(DATA TO PROCESS)
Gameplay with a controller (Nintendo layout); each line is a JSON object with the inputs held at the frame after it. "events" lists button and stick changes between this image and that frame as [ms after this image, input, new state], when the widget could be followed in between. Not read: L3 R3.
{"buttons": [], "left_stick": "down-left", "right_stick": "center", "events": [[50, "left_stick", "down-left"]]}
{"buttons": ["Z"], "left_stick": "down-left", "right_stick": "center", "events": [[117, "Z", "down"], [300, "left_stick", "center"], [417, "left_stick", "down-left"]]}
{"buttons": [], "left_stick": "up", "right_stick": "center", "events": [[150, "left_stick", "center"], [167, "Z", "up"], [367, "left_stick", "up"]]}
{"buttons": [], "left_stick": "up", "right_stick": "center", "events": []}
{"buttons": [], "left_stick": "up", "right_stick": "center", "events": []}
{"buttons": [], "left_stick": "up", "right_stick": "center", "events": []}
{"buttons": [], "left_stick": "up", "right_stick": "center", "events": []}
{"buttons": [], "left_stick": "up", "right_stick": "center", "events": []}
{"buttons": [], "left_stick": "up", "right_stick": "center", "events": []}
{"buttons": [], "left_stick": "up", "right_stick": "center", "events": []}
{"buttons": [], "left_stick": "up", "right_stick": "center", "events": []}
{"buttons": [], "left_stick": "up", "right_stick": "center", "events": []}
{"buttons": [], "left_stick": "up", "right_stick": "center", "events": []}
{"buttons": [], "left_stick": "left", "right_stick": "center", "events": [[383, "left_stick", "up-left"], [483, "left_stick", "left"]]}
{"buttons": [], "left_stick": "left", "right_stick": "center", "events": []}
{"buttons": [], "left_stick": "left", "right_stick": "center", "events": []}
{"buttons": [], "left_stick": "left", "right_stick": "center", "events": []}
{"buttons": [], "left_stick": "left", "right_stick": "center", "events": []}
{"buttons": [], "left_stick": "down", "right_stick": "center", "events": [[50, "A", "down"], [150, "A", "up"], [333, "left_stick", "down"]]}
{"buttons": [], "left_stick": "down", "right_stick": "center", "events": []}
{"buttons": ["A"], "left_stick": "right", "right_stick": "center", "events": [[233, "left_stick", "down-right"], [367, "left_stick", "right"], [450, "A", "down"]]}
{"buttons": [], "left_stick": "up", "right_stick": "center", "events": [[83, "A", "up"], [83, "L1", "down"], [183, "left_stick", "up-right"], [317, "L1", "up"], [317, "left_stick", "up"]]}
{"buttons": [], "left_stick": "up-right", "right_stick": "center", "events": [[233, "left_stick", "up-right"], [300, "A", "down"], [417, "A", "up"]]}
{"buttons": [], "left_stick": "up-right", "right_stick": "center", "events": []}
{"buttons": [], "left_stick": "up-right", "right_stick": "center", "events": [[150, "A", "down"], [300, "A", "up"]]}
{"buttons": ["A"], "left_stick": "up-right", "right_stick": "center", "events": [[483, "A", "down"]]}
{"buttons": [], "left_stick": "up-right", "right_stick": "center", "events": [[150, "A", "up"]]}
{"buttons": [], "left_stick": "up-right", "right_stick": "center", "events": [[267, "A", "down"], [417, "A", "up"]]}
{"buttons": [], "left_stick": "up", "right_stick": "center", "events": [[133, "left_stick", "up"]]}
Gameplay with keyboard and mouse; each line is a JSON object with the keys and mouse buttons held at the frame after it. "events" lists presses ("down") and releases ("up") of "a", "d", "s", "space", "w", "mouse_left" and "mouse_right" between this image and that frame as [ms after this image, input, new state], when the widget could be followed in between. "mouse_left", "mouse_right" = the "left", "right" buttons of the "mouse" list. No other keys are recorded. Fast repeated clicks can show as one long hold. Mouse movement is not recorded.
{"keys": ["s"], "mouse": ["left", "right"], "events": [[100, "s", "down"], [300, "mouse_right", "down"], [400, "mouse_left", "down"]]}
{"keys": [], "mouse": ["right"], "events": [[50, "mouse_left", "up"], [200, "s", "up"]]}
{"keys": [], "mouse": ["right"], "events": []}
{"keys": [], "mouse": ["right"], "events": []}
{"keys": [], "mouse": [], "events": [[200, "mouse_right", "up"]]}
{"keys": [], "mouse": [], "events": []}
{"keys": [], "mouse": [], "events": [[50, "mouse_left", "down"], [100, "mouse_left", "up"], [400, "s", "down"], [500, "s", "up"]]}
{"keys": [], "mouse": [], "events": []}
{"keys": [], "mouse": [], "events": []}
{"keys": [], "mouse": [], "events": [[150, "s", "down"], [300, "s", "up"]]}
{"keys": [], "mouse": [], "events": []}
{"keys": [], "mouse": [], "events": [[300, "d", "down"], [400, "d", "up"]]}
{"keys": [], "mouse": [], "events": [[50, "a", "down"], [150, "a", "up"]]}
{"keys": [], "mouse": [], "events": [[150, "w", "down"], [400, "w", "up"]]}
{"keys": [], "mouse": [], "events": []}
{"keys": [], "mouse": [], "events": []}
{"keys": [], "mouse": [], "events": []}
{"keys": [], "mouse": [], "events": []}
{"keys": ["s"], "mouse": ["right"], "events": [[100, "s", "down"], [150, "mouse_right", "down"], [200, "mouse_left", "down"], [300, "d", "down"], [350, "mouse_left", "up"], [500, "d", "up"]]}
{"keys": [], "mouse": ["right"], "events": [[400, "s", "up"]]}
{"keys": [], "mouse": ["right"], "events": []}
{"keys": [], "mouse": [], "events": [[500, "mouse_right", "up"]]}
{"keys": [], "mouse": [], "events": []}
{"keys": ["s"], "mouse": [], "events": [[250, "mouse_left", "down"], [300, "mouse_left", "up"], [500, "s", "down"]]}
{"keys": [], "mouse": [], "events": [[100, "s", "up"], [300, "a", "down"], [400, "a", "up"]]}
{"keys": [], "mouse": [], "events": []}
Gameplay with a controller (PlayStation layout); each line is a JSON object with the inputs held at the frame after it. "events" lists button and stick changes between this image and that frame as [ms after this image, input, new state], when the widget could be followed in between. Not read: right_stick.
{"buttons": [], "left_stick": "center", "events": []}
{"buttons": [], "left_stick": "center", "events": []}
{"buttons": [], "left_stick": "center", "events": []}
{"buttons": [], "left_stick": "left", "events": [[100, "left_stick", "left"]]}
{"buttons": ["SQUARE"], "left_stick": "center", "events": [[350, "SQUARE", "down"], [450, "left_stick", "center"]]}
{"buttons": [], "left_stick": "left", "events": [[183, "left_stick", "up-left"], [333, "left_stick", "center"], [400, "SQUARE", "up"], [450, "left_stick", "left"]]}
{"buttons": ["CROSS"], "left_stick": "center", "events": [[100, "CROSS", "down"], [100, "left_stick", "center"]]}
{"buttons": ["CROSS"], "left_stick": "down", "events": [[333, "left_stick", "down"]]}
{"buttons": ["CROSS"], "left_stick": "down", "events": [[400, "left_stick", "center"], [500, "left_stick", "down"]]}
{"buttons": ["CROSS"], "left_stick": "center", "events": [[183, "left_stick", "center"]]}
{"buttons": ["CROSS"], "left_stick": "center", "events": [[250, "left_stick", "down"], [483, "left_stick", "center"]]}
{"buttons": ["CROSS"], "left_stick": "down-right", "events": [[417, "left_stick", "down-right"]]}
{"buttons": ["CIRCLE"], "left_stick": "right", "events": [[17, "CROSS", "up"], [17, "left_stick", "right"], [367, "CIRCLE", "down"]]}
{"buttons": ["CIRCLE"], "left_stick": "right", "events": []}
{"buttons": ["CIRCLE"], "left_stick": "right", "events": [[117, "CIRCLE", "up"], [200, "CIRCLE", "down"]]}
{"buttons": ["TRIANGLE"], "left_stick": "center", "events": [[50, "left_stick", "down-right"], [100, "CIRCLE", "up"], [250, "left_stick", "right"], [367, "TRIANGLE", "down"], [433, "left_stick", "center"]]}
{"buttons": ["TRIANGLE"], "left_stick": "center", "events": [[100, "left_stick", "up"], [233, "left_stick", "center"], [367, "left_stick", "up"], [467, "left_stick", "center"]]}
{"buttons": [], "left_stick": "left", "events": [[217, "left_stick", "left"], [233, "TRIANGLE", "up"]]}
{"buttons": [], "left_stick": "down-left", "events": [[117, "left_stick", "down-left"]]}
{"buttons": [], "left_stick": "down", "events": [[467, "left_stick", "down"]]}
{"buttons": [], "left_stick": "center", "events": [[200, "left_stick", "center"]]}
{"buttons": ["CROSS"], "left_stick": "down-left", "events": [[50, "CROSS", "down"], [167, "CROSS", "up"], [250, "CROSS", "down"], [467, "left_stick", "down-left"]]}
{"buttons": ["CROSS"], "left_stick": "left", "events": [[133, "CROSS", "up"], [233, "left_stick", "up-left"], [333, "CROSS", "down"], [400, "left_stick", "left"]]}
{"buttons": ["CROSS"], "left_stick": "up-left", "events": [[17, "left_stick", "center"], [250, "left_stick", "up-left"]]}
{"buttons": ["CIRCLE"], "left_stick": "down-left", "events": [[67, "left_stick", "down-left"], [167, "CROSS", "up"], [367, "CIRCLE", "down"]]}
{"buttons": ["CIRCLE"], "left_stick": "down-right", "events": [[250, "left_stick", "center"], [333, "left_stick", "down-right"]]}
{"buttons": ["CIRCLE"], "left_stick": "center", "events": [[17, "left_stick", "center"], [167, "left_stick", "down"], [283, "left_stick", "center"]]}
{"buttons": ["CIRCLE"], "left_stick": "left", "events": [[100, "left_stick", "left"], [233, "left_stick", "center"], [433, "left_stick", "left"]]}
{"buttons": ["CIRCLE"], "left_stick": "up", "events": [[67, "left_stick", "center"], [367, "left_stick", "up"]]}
(End DATA TO PROCESS)
Wherever the word "object" turns up in the records above, copy the line that holds it.

Gameplay with a controller (Nintendo layout); each line is a JSON object with the inputs held at the frame after it. "events" lists button and stick changes between this image and that frame as [ms after this image, input, new state], when the widget could be followed in between. Not read: L3 R3.
Gameplay with keyboard and mouse; each line is a JSON object with the keys and mouse buttons held at the frame after it. "events" lists presses ("down") and releases ("up") of "a", "d", "s", "space", "w", "mouse_left" and "mouse_right" between this image and that frame as [ms after this image, input, new state], when the widget could be followed in between. "mouse_left", "mouse_right" = the "left", "right" buttons of the "mouse" list. No other keys are recorded. Fast repeated clicks can show as one long hold. Mouse movement is not recorded.
Gameplay with a controller (PlayStation layout); each line is a JSON object with the inputs held at the frame after it. "events" lists button and stick changes between this image and that frame as [ms after this image, input, new state], when the widget could be followed in between. Not read: right_stick.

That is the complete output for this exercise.